We have yet to see whether the change of government will end the weak financial management that has characterised the department.  The most recent NAO verdict was scathing.  “The Department has a history of over-committing its budget allocations across its arm’s-length bodies.  In April 2009, initial forecasts for 2009/10 showed capital budgets had been over-committed by £95 million, and in 2010/11 by £110 million.  The Department had to negotiate with HM Treasury for access to an additional £120 million of budgetary cover and find £72 million of reductions in planned expenditure.”

Given that the DCMS capital budget in 2010/11, excluding the Olympics, was just £200 million, an over-commitment of £110 million seems pretty extraordinary.

And yet, and yet.  If we look at the DCMS budget for this year, of the total non-capital spend of £1.656 billion, £540 million goes on museums and galleries, £388 million on the Arts Council, £228 million on media (including £90m on the Welsh language channel S4C), £176 million on sports bodies like Sport England and UK Sport, and £166 million on heritage.  Of course, one could argue – as some speakers did at the seminar – that the amount spent on sport (for instance) was disproportionate, or even wholly unnecessary; but departmental administration costs are just £51 million. 

Unless some of these activities are to be abandoned then closing the DCMS will simply move them elsewhere in Whitehall.  Of course, they may be better managed there, but a decision to reduce their cost would be independent of whether the DCMS survives or not.  Even the administration costs might not be entirely eliminated, if some are inevitably attached to managing the arm’s length bodies rather than the department itself.

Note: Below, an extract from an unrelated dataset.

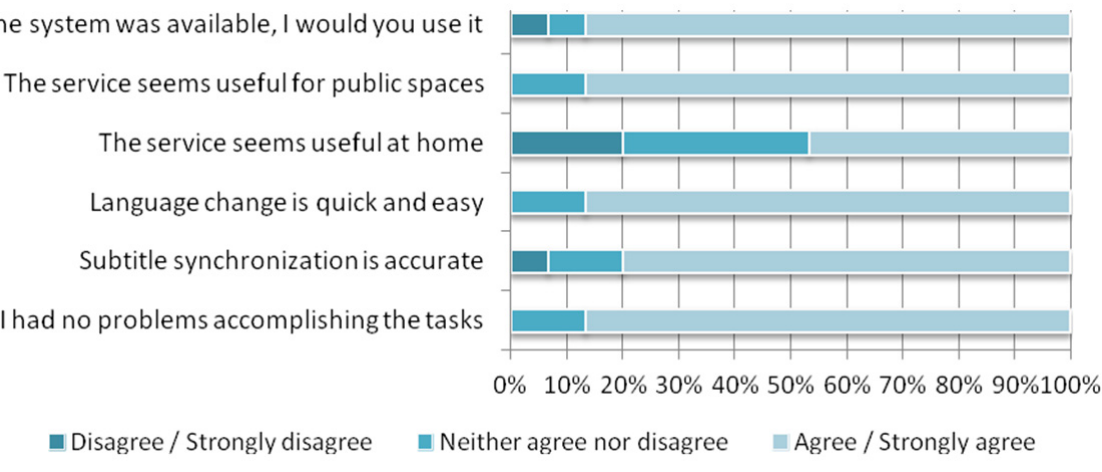
Figure 11. The summarized results of the user experience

As it happens, S4C (reluctantly created 30 years ago by Mrs Thatcher, in response to a hunger strike by a Welsh Nationalist MP, Gwynfor Evans) is in the process of being transferred to the licence fee: and as the licence fee has been frozen, this will be a real cash saving.  The BBC may even work out that distributing Welsh language programmes by DVD and broadband is a lot cheaper than running a broadcast channel.  That apart, at best we might save £1 a year per household by eliminating the DCMS’ central cost. 

So the real issue is almost certainly not cash, but effectiveness.  Was the bringing together of the DCMS portfolio helpful, and if so to whom?  Conversely, would re-distributing the portfolio be harmful and, again, if so to whom?   Even if you take the view that a small department, with sub-optimal scale, tends to do citizens and clients few favours, it can scarcely be denied that larger departments, even if they attract a better class of mandarin, will make their own characteristic mistakes, but bigger ones, and cost the taxpayer even more in the process: witness the Ministry of Defence.  On that calculation, re-distribution could turn out to be a false economy.

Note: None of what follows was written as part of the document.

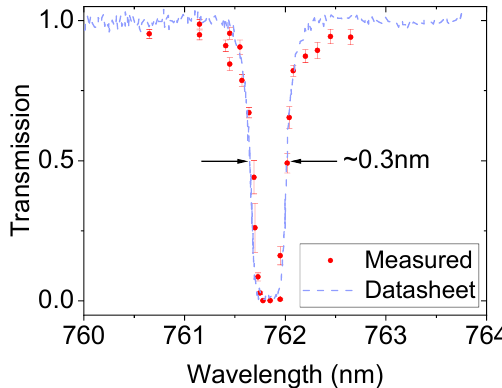
Figure 2. Measured VBG transmission spectrum.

On balance, I would re-distribute, on the basis that this would subject the Arts Council budget to more direct scrutiny by the Treasury, would expose the unnecessary spending on central “strategic” sports bodies, and would give us all a chance to make the case for winding up the National Lottery – a scheme for ripping off (primarily working-class) punters in order to fund so-called good causes over which they exercise neither choice nor accountability (both safely in middle-class hands).

Predictably, most of the IEA seminar speakers were abolitionists, either in the interests of smaller government generally, or so as to reduce the opportunity for central government to distort economic and social activity with inappropriate interventions.  Perhaps David Cameron will resolve the issue for entirely extraneous reasons.  Hunt is widely tipped for promotion to a bigger job (Health is most often mentioned, where Andrew Lansley is under siege).  That might be the moment for subsuming the DCMS – or most of its functions – within BIS, as part of a general reconstruction of Whitehall responsibilities.

I invite other OK contributors to run the rule over other government departments.  The argument should not be over whether public spending is “good” or “bad”, but over the accountability and effectiveness of the actual detail of public spending.  Democracy is primarily a debate, not about numbers, but about control.